Toujours plus autrement sur terre

Belle initiative des Éditions de l’Atelier de l’agneau qui publient, in extenso, le dernier tome des œuvres complètes de Guennadi Aîgui. Les poèmes, écrits entre 1986 et 2004, et édités à Moscou en 2009, permettent d’entendre à nouveau la voix singulière, intuitive, simple, empreinte d’un certain dénuement, s’approchant parfois du silence, de l’un des poètes majeurs de la seconde moitié du vingtième siècle. Né en Tvouvachie en 1934 et décédé en 2006, Aïgui a été publié en France dès 1976, grâce à Léon Robel, ainsi qu’un peu partout à travers le monde alors qu’il était impossible de le lire dans son propre pays jusqu’en 1985, sa proximité avec Boris Pasternak n’y étant pas pour rien. Il a longtemps vécu dans la clandestinité, n’étant visible que dans l’underground russe.

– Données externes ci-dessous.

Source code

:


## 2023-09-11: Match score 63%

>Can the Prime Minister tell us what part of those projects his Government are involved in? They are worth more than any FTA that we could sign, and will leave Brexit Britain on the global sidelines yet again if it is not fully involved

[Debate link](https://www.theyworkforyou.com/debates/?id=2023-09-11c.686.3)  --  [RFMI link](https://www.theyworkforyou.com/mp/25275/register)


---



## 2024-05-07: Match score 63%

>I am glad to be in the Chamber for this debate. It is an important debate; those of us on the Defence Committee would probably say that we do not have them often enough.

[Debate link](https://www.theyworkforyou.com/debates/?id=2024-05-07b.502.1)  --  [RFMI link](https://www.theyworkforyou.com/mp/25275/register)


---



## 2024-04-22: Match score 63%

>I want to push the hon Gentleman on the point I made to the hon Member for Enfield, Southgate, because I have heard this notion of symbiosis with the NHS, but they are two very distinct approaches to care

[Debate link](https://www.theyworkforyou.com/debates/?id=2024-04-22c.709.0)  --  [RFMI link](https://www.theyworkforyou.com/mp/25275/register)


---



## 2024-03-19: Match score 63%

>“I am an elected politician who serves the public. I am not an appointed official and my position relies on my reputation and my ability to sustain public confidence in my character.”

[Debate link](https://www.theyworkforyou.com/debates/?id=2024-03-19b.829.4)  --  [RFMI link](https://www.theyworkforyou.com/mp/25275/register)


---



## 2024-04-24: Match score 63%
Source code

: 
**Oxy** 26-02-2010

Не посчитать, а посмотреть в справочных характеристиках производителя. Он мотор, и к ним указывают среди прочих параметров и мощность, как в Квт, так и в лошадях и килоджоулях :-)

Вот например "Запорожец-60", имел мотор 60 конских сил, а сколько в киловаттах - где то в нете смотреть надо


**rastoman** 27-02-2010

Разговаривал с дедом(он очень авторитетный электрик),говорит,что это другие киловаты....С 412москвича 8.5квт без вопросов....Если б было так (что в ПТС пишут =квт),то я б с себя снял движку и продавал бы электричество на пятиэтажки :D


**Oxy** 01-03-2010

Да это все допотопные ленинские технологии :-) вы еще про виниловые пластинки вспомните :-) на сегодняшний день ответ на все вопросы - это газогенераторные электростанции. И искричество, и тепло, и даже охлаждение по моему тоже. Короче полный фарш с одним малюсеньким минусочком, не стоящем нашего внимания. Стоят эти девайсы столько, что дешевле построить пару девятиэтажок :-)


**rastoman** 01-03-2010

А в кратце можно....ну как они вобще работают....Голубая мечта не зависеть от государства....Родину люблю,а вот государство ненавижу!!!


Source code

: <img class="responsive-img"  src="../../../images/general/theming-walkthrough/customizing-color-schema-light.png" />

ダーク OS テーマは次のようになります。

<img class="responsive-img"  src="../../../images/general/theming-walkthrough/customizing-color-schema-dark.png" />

« plus pauvres parmi les pauvres nous sommes
de ceux qui ne sont pas grand-chose
c’est ainsi que nous faisons tous deux bon ménage : l’un
joignant les Deux Bouts l’autre depuis toujours
Ouvrant la Marche »

Olga Sedakova, dans sa préface à l’édition russe, évoque une « poétique de la pauvreté ». Celle-ci traverse en effet l’œuvre d’Aïgui et l’amène à écrire avec concision, cherchant le mot juste pour dire ce qui vibre en lui dès qu’il pose son regard sur les territoires immenses qui l’accompagnent depuis l’enfance : les champs à perte de vue, la plaine de la Volga, les neiges ou les moissons qui peuvent tout recouvrir. Ce qu’il perçoit alors, c’est la fragilité de l’humain, la sienne s’ajoutant à celles de tous ceux qui l’on précédé.

« que résonne le "je suis vieux" du champ habité du monde
moi je continuerai à voir à travers son filtre rose comme les glissements
des montagnes c’est ainsi que je verrai
poindre le filet d’eau qui murmure "je suis faible comme le crime"
parmi les vieilleries du monde »

Sa poésie est exigeante. Il la travaille au couteau. Ne perd jamais de vue sa motivation première, qui figure souvent dans le titre de son poème. Tout est ramassé en un noyau central qui doit beaucoup à son regard, à son ressenti et à sa mémoire revivifiée. Il a une grande capacité à s’émouvoir et ces moments de grâce, durant lesquels il se sent en osmose avec son environnement, déclenchent son besoin d’écrire. Cela naît de choses simples, d’un paysage, d’un dîner dans une maison à la campagne, d’un village entrevu lors d’un voyage en train, d’un champ au printemps, de « l’apparition de la mésange » ou du bruissement des feuilles dans la forêt. Ou encore de la belle présence d’un bouleau à midi :

« dans la brûlure de midi
soudain -

avec force
s’isole
le bouleau -

avec éclat – comme quelque Évangile :

(il se suffit à lui-même, il ne dérange personne)

il se dévoile – sans cesse :

se laissant feuilleter

(tout – "en dieu")

Cet ensemble conséquent nous permet de suivre Guennadi Aïgui pendant les vingt dernières années de sa vie. Ce sont celles où il a enfin eu l’autorisation de quitter la Russie et certains poèmes ont été écrits à Berlin ou à Budapest. C’est dans cette ville qu’il s’est rendu lors de son premier voyage à l’étranger, en 1988. Il le rappelle dans Dernier départ, (texte qui avait précédemment été publié en bilingue par les éditions Mesures, dans une traduction d’André Markowicz, qui fut d’ailleurs à l’origine de la venue du poète à Rennes à la fin 1991). À Budapest, Aïgui a passé beaucoup de temps devant le monument du sculpteur Irme Varga dédié à la mémoire du diplomate suédois Raoul Wallenberg qui, en poste en Hongrie durant la seconde guerre mondiale, sauva des milliers de Juifs avant d’être arrêté par l’Armée rouge en 1945 (on le soupçonnait d’être un espion au service des États-Unis) et de disparaître à tout jamais.

« Le titre initial de ces écrits était "La main de Wallenberg" : le geste de cette main, étrange-énigmatique, arrêté-"en mouvement", s’invitait sans relâche dans mes brouillons. »

En cette ultime période de sa vie, Aïgui, outre ses voyages, continue de tracer, de graver son empreinte poétique. Il lit, relit ceux qui l’accompagnent depuis longtemps (Klebnikov, Mandelstam, Celan), reste fidèle aux paysages qui lui sont familiers et aime les voir se transformer à chaque nouvelle saison.

« et clairement chantées
sont les îles au-delà du village
comme issues du bonheur des herbes
parcourues par un chaud murmure »

 Guennadi Aïgui : Toujours plus autrement sur terre, traduit du russe par Clara Calvet et Christian Lafont, préface de Olga Sedakova, éditions Atelier de l'agneau.